ZEIT ONLINE: Dem YouTuber Rezo haben Millionen sogar eine knappe Stunde zugehört, als er die CDU "zerstört" hat. Ist er einfach ein brillanter Vortragsredner? 

Brown: Er hat einige Vorteile, ja. Er hat eine sehr gute Stimme und er hat unfassbar viel Energie. Das ist nämlich der nächste Punkt: Die Kamera braucht 20 Prozent mehr.

Brown gestikuliert wild, kommt ganz nah an die Kamera.

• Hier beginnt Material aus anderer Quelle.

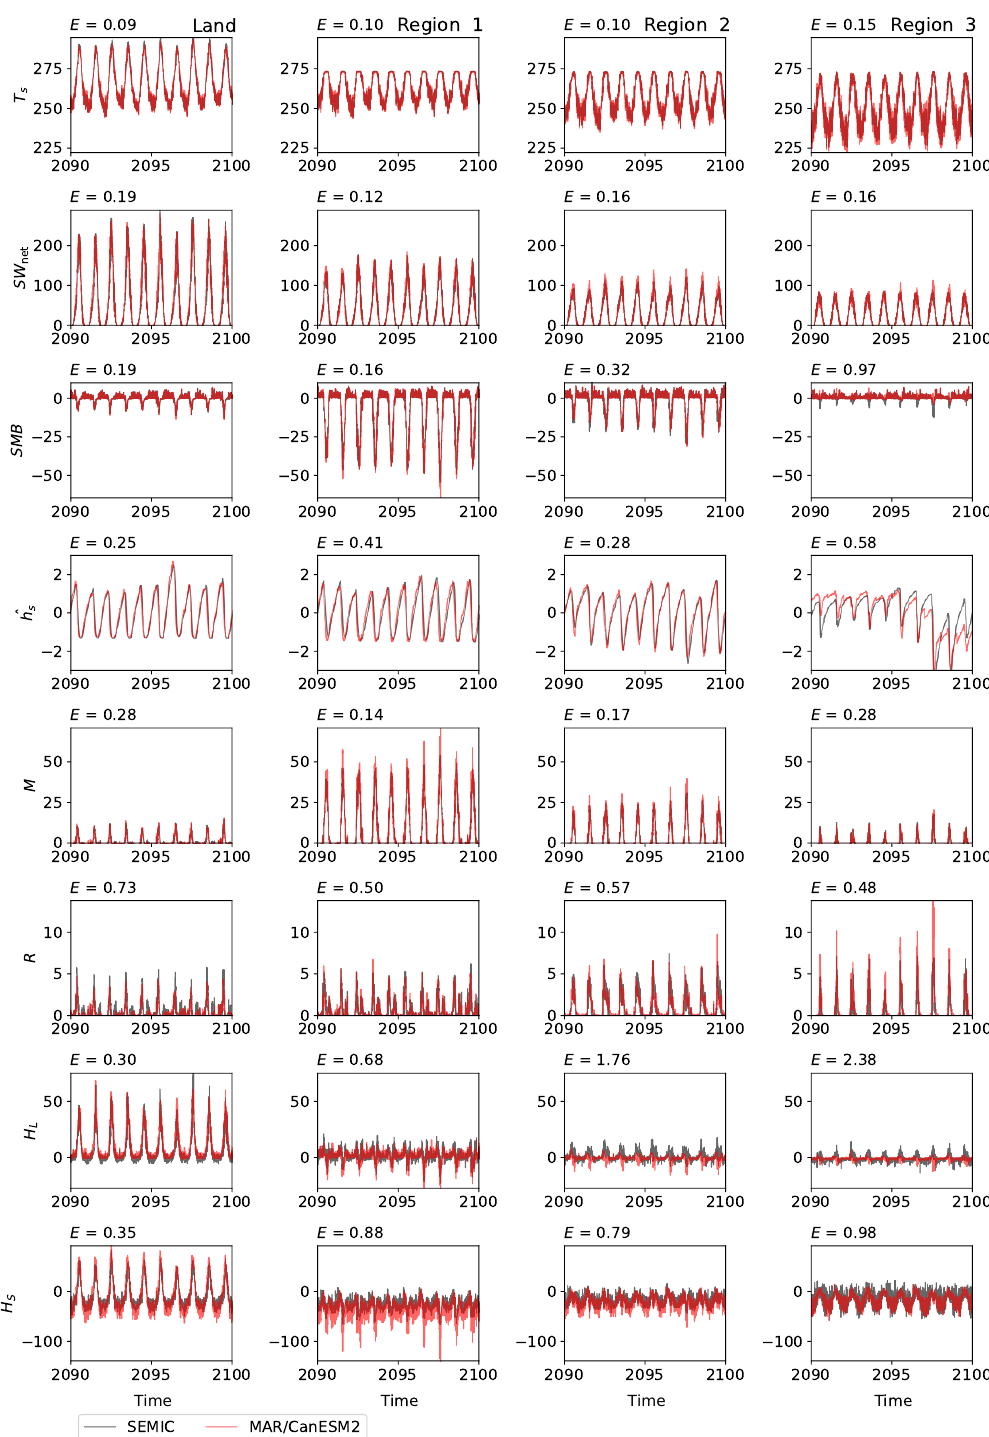
Figure 6. Time series of ice sheet averaged surface temperature T s (K), net shortwave radiation SW net (Wm − 2 ), surface mass balance SMB (mmday − 1 ), standardised snow height ˆ h s , surface melt M (mmday − 1 ), refreezing R (mmday − 1 ), latent heat flux H L (Wm − 2 ), and sensible heat flux H S (Wm − 2 ) as calculated by MAR and by SEMIC with optimal parameters from Table 3 for the years 2090–2099 of the historical period. Note that h s is scaled via its standard deviation because SEMIC and MAR incorporate a different criterion of maximum snow height (5m in SEMIC; more than 10m in MAR). The annotated number on the top left of each frame is the computed centred root mean square error as defined in Eq. (19), and it marks the distance to the reference field as shown in the Taylor diagram Fig.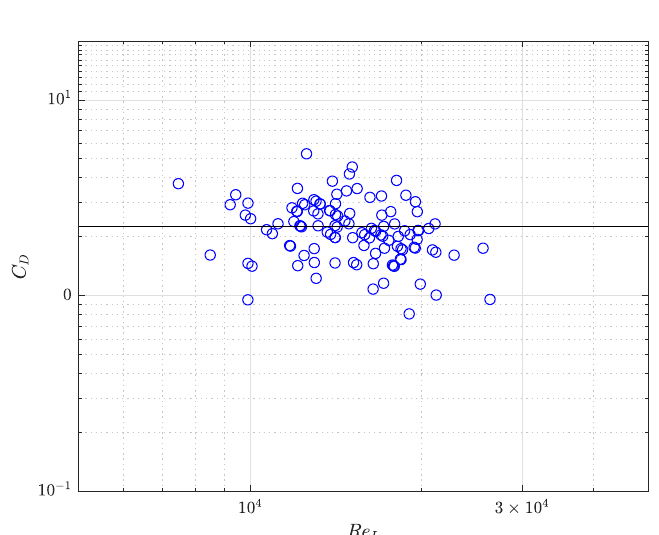
Figure 13. Drag coefficient as a function of Reynolds number Re L for Asterias rubens . The solid line corresponds to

Das macht Rezo, er arbeitet mit der Kamera, er ruft: "Du Kecko!" Die absolute Benchmark in dieser Hinsicht ist der Streamer Dr Disrespect. Er baut einen Charakter auf, erzählt eine Geschichte und interagiert mit einem Publikum, das ihn nur virtuell sieht. Oder der Comedian Teddy, was der für ein Timing hat. 50-jährige Redner, die sagen: Ach, ich mach' mal lieber ein bisschen PowerPoint – die können von solchen YouTubern viel lernen.